EXTRACT:
════════════════════

Transmission Electron Microscopy
Transition areas identified by LM were selected for subsequent TEM-evaluation. They were subdivided in (1) regular matrix, (2) transition area in the strict sense, and (3) border area. 
The regular matrix (1) had a regular organization pattern consisting of fibrillar collagen in an essentially parallel orientation, interspersed with CB-positive structures at more or less regular intervals and oriented at various angles to the collagen fibers (Figs. 3B 4B)
In transition areas (2), a decrease in the number of fibers and a decrease in the length of individual fibers (fragmentation) was observed. In addition, changes were observed in the distribution of PGs. Most strikingly, PGs lost their orderly distribution and formed aggregates alongside the collagen fragments. This phenomenon was most clearly seen (3) at the borders of the spaces (Figs. 3D 4D) . It could be appreciated more easily in the GMA-embedded specimens (Fig. 3) than in the Epon-embedded material (Fig. 4) , because ultrathin sections from the former were somewhat thicker than those from the latter and the GMA-material therefore contained more matrix components per section. In addition, a decrease in the number of PG molecules was observed. This was most clearly apparent in the Epon-embedded specimens (Fig. 4C) . The intravitreal spaces themselves appeared completely devoid of macromolecular components (Fig. 2) . Cupromeronic blue–positive structures were absent from chondroitinase ABC–treated specimens (not shown), which would be consistent with their chondroitin sulfate proteoglycan (CS-PG) nature. 20 21  
Neither by LM nor by TEM did we observe cells or cellular debris in transition areas between regular matrix and liquefied spaces in any of the specimens. 
Statistical Analysis
Interobserver variability, as tested by two-factor ANOVA, was observed only for clustering of PGs (P = 0.0006; Fig. 5 ). This was caused by a systematic higher score given by one of the observers (Fig. 5D) . On comparison of areas I and II, significant differences were observed in collagen density (P = 0.000002), collagen fragmentation (P = 0.00013), proteoglycan density (P = 0.00004), and clustering of PGs (P = 0.013; observer 1 vs. P = 0.0012; observer 2). On comparison of areas II and III, significant differences were observed in collagen density (P = 0.00054), proteoglycan density (P = 0.00056), and clustering of PGs (P = 0.00029; observer 1 vs. P = 0.003; observer 2). In this case, fragmentation of collagen was of borderline significance (P = 0.052). 
Discussion
In the present study, performed at LM and TEM levels, we found evidence of collagen breakdown and a loss of PGs in age-related vitreous liquefaction. Statistical analysis of the morphologic data strongly supports the impression obtained by morphologic evaluation, that there was a gradual decrease in collagen and proteoglycan densities from area I (regular matrix) toward area III (border of liquefied space). Also, a gradual increase in clustering of PGs from areas I to III was present. In addition, a statistically significant increase in collagen fragmentation was observed from areas I to II (transition area in the strict sense). A further increase in fragmentation was observed toward area III, but this increase is only of borderline significance (P = 0.052).

════════════════════

SUPPLIED RECORDS:
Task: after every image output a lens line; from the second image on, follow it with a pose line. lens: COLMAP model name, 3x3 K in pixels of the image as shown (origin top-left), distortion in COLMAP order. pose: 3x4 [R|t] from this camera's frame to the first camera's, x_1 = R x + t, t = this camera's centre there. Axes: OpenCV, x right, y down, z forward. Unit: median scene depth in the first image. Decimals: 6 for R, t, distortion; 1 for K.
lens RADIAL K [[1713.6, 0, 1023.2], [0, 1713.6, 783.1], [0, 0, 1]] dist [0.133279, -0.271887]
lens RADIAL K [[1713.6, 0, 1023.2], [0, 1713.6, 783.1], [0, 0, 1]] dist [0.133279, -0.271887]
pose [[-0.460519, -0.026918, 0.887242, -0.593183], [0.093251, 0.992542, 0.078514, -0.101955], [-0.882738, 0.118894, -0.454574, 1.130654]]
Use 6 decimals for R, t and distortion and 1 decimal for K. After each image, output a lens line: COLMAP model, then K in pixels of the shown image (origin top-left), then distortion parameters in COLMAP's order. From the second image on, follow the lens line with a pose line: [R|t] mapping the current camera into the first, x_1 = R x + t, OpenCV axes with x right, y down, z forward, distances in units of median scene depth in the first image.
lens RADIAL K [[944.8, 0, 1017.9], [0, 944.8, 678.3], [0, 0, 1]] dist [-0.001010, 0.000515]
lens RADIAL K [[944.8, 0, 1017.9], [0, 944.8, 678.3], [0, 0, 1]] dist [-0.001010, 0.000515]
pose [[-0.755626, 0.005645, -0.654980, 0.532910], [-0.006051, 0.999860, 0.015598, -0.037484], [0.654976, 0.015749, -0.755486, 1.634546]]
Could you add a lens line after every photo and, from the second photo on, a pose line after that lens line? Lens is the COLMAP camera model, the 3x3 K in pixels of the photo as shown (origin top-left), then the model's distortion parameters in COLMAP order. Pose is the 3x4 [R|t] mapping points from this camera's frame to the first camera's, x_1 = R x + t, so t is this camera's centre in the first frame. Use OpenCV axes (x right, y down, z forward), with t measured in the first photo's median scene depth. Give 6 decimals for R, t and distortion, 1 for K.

════════════════════

QUESTIONS:
A. Rewrite the paragraph in the vitreous liquefaction study that begins "In the present study, performed at LM and TEM levels" as a short bulleted list that keeps its main findings.
B. Reproduce the stretch of the vitreous liquefaction study from "Transmission Electron Microscopy" through "(Figs. 3B 4B)" without changing a word.
C. Write the next part of the vitreous liquefaction study, starting after its final sentence.

ANSWER SECTION:
A.
- The study used LM and TEM and found evidence of collagen breakdown and loss of PGs in age-related vitreous liquefaction.
- Statistical analysis supports a gradual decrease in collagen and proteoglycan densities from area I (regular matrix) to area III (border of liquefied space).
- Clustering of PGs increased gradually from area I to area III.
- Collagen fragmentation increased significantly from area I to area II (transition area in the strict sense).
- A further increase in fragmentation toward area III was only of borderline significance (P = 0.052).

B.
Transmission Electron Microscopy
Transition areas identified by LM were selected for subsequent TEM-evaluation. They were subdivided in (1) regular matrix, (2) transition area in the strict sense, and (3) border area. 
The regular matrix (1) had a regular organization pattern consisting of fibrillar collagen in an essentially parallel orientation, interspersed with CB-positive structures at more or less regular intervals and oriented at various angles to the collagen fibers (Figs. 3B 4B)

C.
Collagen breakdown as a mechanism of vitreous matrix destabilization has not been considered in macroscopic morphologic studies. The latter invariably suggests that liquefaction is the result of a change in noncollagenous matrix components, normally acting as “spacers” for the collagen framework. Changes in these components would result in an aggregation and an increase in cross-linking of collagen fibrils (syneresis) on the one hand and liquefaction (synchysis) on the other. Hereby, synchysis and syneresis presumably are induced simultaneously and through the same pathogenetic mechanism.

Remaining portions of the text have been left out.